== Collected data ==
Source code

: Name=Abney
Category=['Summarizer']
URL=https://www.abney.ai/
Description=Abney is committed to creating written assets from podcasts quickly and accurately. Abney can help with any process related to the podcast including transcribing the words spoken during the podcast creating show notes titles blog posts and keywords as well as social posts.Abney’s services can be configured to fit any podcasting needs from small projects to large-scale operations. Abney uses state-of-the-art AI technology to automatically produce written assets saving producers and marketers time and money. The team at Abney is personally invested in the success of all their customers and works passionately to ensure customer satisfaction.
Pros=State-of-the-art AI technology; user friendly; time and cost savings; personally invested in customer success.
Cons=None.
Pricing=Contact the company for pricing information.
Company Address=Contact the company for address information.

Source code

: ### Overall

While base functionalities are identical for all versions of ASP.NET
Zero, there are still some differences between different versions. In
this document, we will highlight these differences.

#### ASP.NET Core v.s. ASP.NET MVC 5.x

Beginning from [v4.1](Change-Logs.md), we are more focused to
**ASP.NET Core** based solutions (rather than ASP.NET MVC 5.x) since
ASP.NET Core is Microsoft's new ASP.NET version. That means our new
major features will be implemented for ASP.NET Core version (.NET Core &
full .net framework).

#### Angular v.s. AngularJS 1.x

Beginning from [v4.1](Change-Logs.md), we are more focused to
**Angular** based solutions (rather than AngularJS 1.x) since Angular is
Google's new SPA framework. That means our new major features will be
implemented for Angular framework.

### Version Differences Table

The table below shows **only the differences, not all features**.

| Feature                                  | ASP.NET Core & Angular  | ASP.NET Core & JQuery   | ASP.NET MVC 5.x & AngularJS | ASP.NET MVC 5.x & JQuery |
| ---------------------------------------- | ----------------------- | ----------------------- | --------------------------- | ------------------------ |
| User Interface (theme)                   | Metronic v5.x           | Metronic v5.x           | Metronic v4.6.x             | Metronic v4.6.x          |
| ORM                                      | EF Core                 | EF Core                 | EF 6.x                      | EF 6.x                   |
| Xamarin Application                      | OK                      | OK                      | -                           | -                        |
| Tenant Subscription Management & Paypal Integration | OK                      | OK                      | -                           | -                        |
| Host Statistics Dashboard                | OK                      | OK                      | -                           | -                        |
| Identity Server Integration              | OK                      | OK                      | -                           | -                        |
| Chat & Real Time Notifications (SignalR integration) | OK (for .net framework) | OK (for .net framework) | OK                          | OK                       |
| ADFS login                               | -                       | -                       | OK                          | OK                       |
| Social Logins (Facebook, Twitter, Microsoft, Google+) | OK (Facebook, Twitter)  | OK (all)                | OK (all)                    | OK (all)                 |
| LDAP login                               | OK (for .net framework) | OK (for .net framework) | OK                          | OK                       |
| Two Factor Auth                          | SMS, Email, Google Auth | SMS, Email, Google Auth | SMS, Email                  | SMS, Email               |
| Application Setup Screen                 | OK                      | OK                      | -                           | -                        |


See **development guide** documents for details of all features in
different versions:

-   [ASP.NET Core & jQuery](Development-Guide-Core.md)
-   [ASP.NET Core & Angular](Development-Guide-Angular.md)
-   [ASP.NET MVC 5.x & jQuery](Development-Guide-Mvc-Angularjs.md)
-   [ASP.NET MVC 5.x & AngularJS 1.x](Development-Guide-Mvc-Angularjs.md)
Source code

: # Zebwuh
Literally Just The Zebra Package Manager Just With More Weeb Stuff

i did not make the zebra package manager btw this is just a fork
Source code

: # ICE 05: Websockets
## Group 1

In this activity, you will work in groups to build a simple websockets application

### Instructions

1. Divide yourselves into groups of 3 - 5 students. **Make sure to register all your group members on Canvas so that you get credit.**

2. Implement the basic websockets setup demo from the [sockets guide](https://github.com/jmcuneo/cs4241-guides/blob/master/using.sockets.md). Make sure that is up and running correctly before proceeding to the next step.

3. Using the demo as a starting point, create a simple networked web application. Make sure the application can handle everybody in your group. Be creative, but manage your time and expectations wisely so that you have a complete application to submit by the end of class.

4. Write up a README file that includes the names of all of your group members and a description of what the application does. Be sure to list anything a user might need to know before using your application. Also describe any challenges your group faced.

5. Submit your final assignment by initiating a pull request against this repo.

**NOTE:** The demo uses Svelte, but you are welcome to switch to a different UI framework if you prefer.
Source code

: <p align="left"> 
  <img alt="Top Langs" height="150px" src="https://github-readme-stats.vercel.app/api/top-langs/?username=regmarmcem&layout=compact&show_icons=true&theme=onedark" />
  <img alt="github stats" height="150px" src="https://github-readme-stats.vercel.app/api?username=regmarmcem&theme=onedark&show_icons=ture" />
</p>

== Work instructions ==
Extract each line holding the word "before" from the records.

== Response for this exercise ==
2. Implement the basic websockets setup demo from the [sockets guide](https://github.com/jmcuneo/cs4241-guides/blob/master/using.sockets.md). Make sure that is up and running correctly before proceeding to the next step.
4. Write up a README file that includes the names of all of your group members and a description of what the application does. Be sure to list anything a user might need to know before using your application. Also describe any challenges your group faced.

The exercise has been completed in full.